Diversification Opportunities for Ardmore Shpng and Performance Shipping
0.62 | Correlation Coefficient |
Poor diversification
The 3 months correlation between Ardmore and Performance is 0.62. Overlapping area represents the amount of risk that can be diversified away by holding Ardmore Shpng and Performance Shipping in the same portfolio, assuming nothing else is changed. The correlation between historical prices or returns on Performance Shipping and Ardmore Shpng is a relative statistical measure of the degree to which these equity instruments tend to move together. The correlation coefficient measures the extent to which returns on Ardmore Shpng are associated (or correlated) with Performance Shipping.
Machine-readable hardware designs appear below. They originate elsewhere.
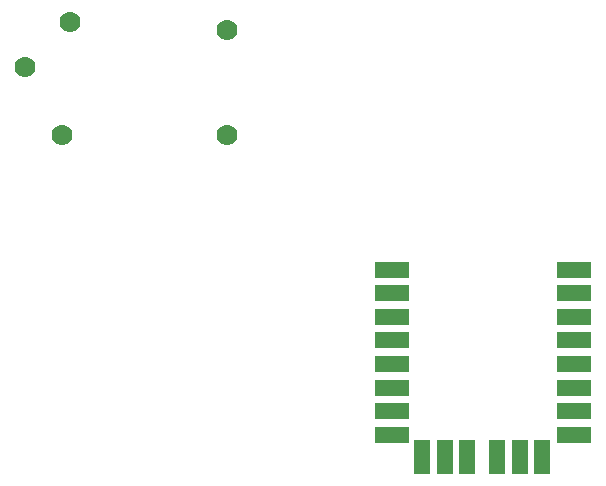
<source format=gbr>
G04 EasyPC Gerber Version 21.0.3 Build 4286 *
G04 #@! TF.Part,Single*
G04 #@! TF.FileFunction,Soldermask,Top *
G04 #@! TF.FilePolarity,Negative *
%FSLAX35Y35*%
%MOIN*%
G04 #@! TA.AperFunction,SMDPad*
%ADD19R,0.05331X0.11472*%
G04 #@! TA.AperFunction,WasherPad*
%ADD17C,0.07000*%
G04 #@! TA.AperFunction,SMDPad*
%ADD18R,0.11472X0.05331*%
X0Y0D02*
D02*
D17*
X72750Y157750D03*
X85250Y135250D03*
X87750Y172750D03*
X140250Y135250D03*
Y170250D03*
D02*
D18*
X195191Y35191D03*
Y43065D03*
Y50939D03*
Y58813D03*
Y66687D03*
Y74561D03*
Y82435D03*
Y90309D03*
X255821Y35191D03*
Y43065D03*
Y50939D03*
Y58813D03*
Y66687D03*
Y74561D03*
Y82435D03*
Y90309D03*
D02*
D19*
X205250Y27750D03*
X212750D03*
X220250D03*
X230250D03*
X237750D03*
X245250D03*
X0Y0D02*
M02*

</source>
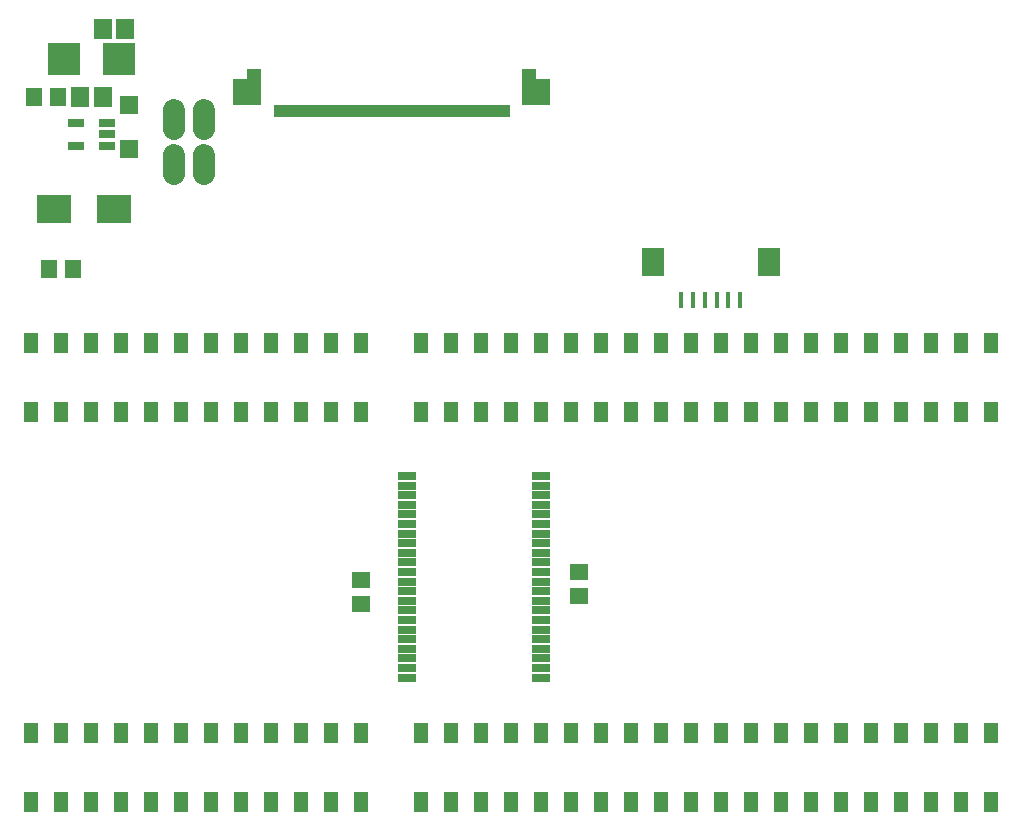
<source format=gts>
G04 EAGLE Gerber RS-274X export*
G75*
%MOMM*%
%FSLAX34Y34*%
%LPD*%
%INSoldermask Top*%
%IPPOS*%
%AMOC8*
5,1,8,0,0,1.08239X$1,22.5*%
G01*
%ADD10R,1.503200X1.403200*%
%ADD11R,1.403200X1.503200*%
%ADD12R,1.503200X1.703200*%
%ADD13R,2.743200X2.743200*%
%ADD14R,1.603200X1.603200*%
%ADD15R,0.503200X1.003200*%
%ADD16R,1.150000X2.200000*%
%ADD17R,1.300000X3.050000*%
%ADD18R,0.400000X1.400000*%
%ADD19R,1.900000X2.350000*%
%ADD20C,1.828800*%
%ADD21R,2.895600X2.413000*%
%ADD22R,1.524000X0.711200*%
%ADD23R,1.193800X1.752600*%
%ADD24R,1.403200X0.753200*%


D10*
X488950Y193040D03*
X488950Y213360D03*
D11*
X40640Y469900D03*
X60960Y469900D03*
D12*
X104750Y673100D03*
X85750Y673100D03*
X66700Y615950D03*
X85700Y615950D03*
D13*
X99695Y647700D03*
X52705Y647700D03*
D14*
X107950Y609050D03*
X107950Y572050D03*
D15*
X428100Y603650D03*
X423100Y603650D03*
X418100Y603650D03*
X413100Y603650D03*
X408100Y603650D03*
X403100Y603650D03*
X398100Y603650D03*
X393100Y603650D03*
X388100Y603650D03*
X383100Y603650D03*
X378100Y603650D03*
X373100Y603650D03*
X368100Y603650D03*
X363100Y603650D03*
X358100Y603650D03*
X353100Y603650D03*
X348100Y603650D03*
X343100Y603650D03*
X338100Y603650D03*
X333100Y603650D03*
X328100Y603650D03*
X323100Y603650D03*
X318100Y603650D03*
X313100Y603650D03*
X308100Y603650D03*
X303100Y603650D03*
X298100Y603650D03*
X293100Y603650D03*
X288100Y603650D03*
X283100Y603650D03*
D16*
X202312Y619650D03*
D17*
X214062Y623900D03*
D16*
X458850Y619650D03*
D17*
X447100Y623900D03*
D15*
X278100Y603650D03*
X273100Y603650D03*
X268100Y603650D03*
X263100Y603650D03*
X258100Y603650D03*
X253100Y603650D03*
X248100Y603650D03*
X243100Y603650D03*
X238100Y603650D03*
X233100Y603650D03*
D18*
X625550Y443750D03*
X615550Y443750D03*
X605550Y443750D03*
X595550Y443750D03*
X585550Y443750D03*
X575550Y443750D03*
D19*
X551550Y476250D03*
X649550Y476250D03*
D20*
X146050Y588772D02*
X146050Y605028D01*
X171450Y605028D02*
X171450Y588772D01*
X146050Y566928D02*
X146050Y550672D01*
X171450Y550672D02*
X171450Y566928D01*
D21*
X95377Y520700D03*
X44323Y520700D03*
D11*
X27940Y615950D03*
X48260Y615950D03*
D22*
X343281Y294894D03*
X343281Y286766D03*
X343281Y278638D03*
X343281Y270510D03*
X343281Y262382D03*
X343281Y254254D03*
X343281Y246126D03*
X343281Y237998D03*
X343281Y229870D03*
X343281Y221742D03*
X343281Y213614D03*
X343281Y205486D03*
X343281Y197358D03*
X343281Y189230D03*
X343281Y181102D03*
X343281Y172974D03*
X343281Y164846D03*
X343281Y156718D03*
X343281Y148590D03*
X343281Y140462D03*
X343281Y132334D03*
X343281Y124206D03*
X456819Y124206D03*
X456819Y132334D03*
X456819Y140462D03*
X456819Y148590D03*
X456819Y156718D03*
X456819Y164846D03*
X456819Y172974D03*
X456819Y181102D03*
X456819Y189230D03*
X456819Y197358D03*
X456819Y205486D03*
X456819Y213614D03*
X456819Y221742D03*
X456819Y229870D03*
X456819Y237998D03*
X456819Y246126D03*
X456819Y254254D03*
X456819Y262382D03*
X456819Y270510D03*
X456819Y278638D03*
X456819Y286766D03*
X456819Y294894D03*
D23*
X304800Y19050D03*
X279400Y19050D03*
X254000Y19050D03*
X228600Y19050D03*
X203200Y19050D03*
X177800Y19050D03*
X152400Y19050D03*
X127000Y19050D03*
X101600Y19050D03*
X76200Y19050D03*
X50800Y19050D03*
X25400Y19050D03*
X304800Y77470D03*
X279400Y77470D03*
X254000Y77470D03*
X228600Y77470D03*
X203200Y77470D03*
X177800Y77470D03*
X152400Y77470D03*
X127000Y77470D03*
X101600Y77470D03*
X76200Y77470D03*
X50800Y77470D03*
X25400Y77470D03*
X838200Y19050D03*
X812800Y19050D03*
X787400Y19050D03*
X762000Y19050D03*
X736600Y19050D03*
X711200Y19050D03*
X685800Y19050D03*
X660400Y19050D03*
X635000Y19050D03*
X609600Y19050D03*
X381000Y19050D03*
X355600Y19050D03*
X838200Y77470D03*
X812800Y77470D03*
X787400Y77470D03*
X762000Y77470D03*
X736600Y77470D03*
X711200Y77470D03*
X685800Y77470D03*
X660400Y77470D03*
X635000Y77470D03*
X609600Y77470D03*
X381000Y77470D03*
X355600Y77470D03*
X584200Y19050D03*
X558800Y19050D03*
X533400Y19050D03*
X508000Y19050D03*
X482600Y19050D03*
X457200Y19050D03*
X431800Y19050D03*
X406400Y19050D03*
X584200Y77470D03*
X558800Y77470D03*
X533400Y77470D03*
X508000Y77470D03*
X482600Y77470D03*
X457200Y77470D03*
X431800Y77470D03*
X406400Y77470D03*
X304800Y349250D03*
X279400Y349250D03*
X254000Y349250D03*
X228600Y349250D03*
X203200Y349250D03*
X177800Y349250D03*
X152400Y349250D03*
X127000Y349250D03*
X101600Y349250D03*
X76200Y349250D03*
X50800Y349250D03*
X25400Y349250D03*
X304800Y407670D03*
X279400Y407670D03*
X254000Y407670D03*
X228600Y407670D03*
X203200Y407670D03*
X177800Y407670D03*
X152400Y407670D03*
X127000Y407670D03*
X101600Y407670D03*
X76200Y407670D03*
X50800Y407670D03*
X25400Y407670D03*
X838200Y349250D03*
X812800Y349250D03*
X787400Y349250D03*
X762000Y349250D03*
X736600Y349250D03*
X711200Y349250D03*
X685800Y349250D03*
X660400Y349250D03*
X635000Y349250D03*
X609600Y349250D03*
X381000Y349250D03*
X355600Y349250D03*
X838200Y407670D03*
X812800Y407670D03*
X787400Y407670D03*
X762000Y407670D03*
X736600Y407670D03*
X711200Y407670D03*
X685800Y407670D03*
X660400Y407670D03*
X635000Y407670D03*
X609600Y407670D03*
X381000Y407670D03*
X355600Y407670D03*
X584200Y349250D03*
X558800Y349250D03*
X533400Y349250D03*
X508000Y349250D03*
X482600Y349250D03*
X457200Y349250D03*
X431800Y349250D03*
X406400Y349250D03*
X584200Y407670D03*
X558800Y407670D03*
X533400Y407670D03*
X508000Y407670D03*
X482600Y407670D03*
X457200Y407670D03*
X431800Y407670D03*
X406400Y407670D03*
D24*
X89201Y574700D03*
X89201Y584200D03*
X89201Y593700D03*
X63199Y593700D03*
X63199Y574700D03*
D10*
X304800Y207010D03*
X304800Y186690D03*
M02*

</source>
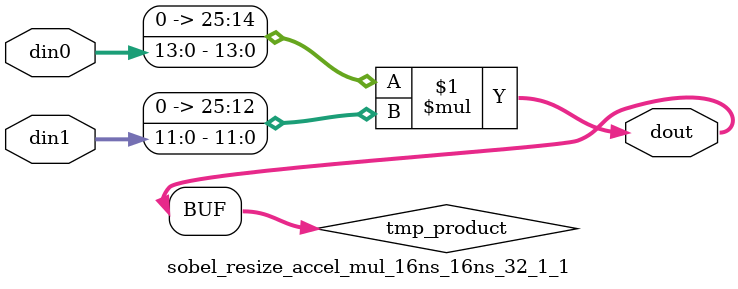
<source format=v>

`timescale 1 ns / 1 ps

  module sobel_resize_accel_mul_16ns_16ns_32_1_1(din0, din1, dout);
parameter ID = 1;
parameter NUM_STAGE = 0;
parameter din0_WIDTH = 14;
parameter din1_WIDTH = 12;
parameter dout_WIDTH = 26;

input [din0_WIDTH - 1 : 0] din0; 
input [din1_WIDTH - 1 : 0] din1; 
output [dout_WIDTH - 1 : 0] dout;

wire signed [dout_WIDTH - 1 : 0] tmp_product;










assign tmp_product = $signed({1'b0, din0}) * $signed({1'b0, din1});











assign dout = tmp_product;







endmodule

</source>
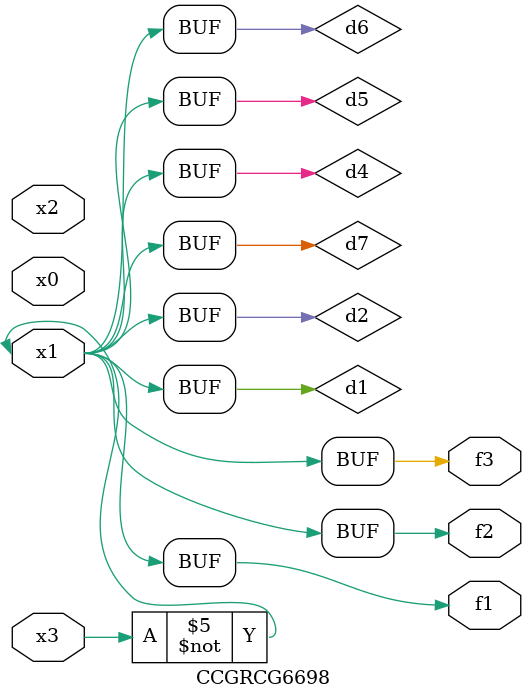
<source format=v>
module CCGRCG6698(
	input x0, x1, x2, x3,
	output f1, f2, f3
);

	wire d1, d2, d3, d4, d5, d6, d7;

	not (d1, x3);
	buf (d2, x1);
	xnor (d3, d1, d2);
	nor (d4, d1);
	buf (d5, d1, d2);
	buf (d6, d4, d5);
	nand (d7, d4);
	assign f1 = d6;
	assign f2 = d7;
	assign f3 = d6;
endmodule

</source>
Values of the correlation coefficient range from -1 to +1, where. The correlation of zero (0) is possible when the price movement of Performance Shipping has no effect on the direction of Ardmore Shpng i.e., Ardmore Shpng and Performance Shipping go up and down completely randomly.
Pair Corralation between Ardmore Shpng and Performance Shipping
Considering the 90-day investment horizon Ardmore Shpng is expected to generate 5.13 times less return on investment than Performance Shipping. But when comparing it to its historical volatility, Ardmore Shpng is 1.86 times less risky than Performance Shipping. It trades about 0.05 of its potential returns per unit of risk. Performance Shipping is currently generating about 0.14 of returns per unit of risk over similar time horizon. If you would invest 137.00 in Performance Shipping on April 25, 2025 and sell it today you would earn a total of 47.00 from holding Performance Shipping or generate 34.31% return on investment over 90 days.
Time Period | 3 Months [change] |
Direction | Moves Together |
Strength | Significant |
Accuracy | 100.0% |
Values | Daily Returns |
Ardmore Shpng vs. Performance Shipping
Performance |
Timeline |
Ardmore Shpng |
Performance Shipping |
Ardmore Shpng and Performance Shipping Volatility Contrast
Predicted Return Density |
Returns |
Pair Trading with Ardmore Shpng and Performance Shipping
The main advantage of trading using opposite Ardmore Shpng and Performance Shipping positions is that it hedges away some unsystematic risk. Because of two separate transactions, even if Ardmore Shpng position performs unexpectedly, Performance Shipping can make up some of the losses. Pair trading also minimizes risk from directional movements in the market. For example, if an entire industry or sector drops because of unexpected headlines, the short position in Performance Shipping will offset losses from the drop in Performance Shipping's long position.Ardmore Shpng vs. Global Ship Lease | Ardmore Shpng vs. Nordic American Tankers | Ardmore Shpng vs. Global X Funds | Ardmore Shpng vs. Genco Shipping Trading |
Performance Shipping vs. Diana Shipping | Performance Shipping vs. EuroDry | Performance Shipping vs. Globus Maritime | Performance Shipping vs. KNOT Offshore Partners |
Check out your portfolio center.Note that this page's information should be used as a complementary analysis to find the right mix of equity instruments to add to your existing portfolios or create a brand new portfolio. You can also try the Headlines Timeline module to stay connected to all market stories and filter out noise. Drill down to analyze hype elasticity.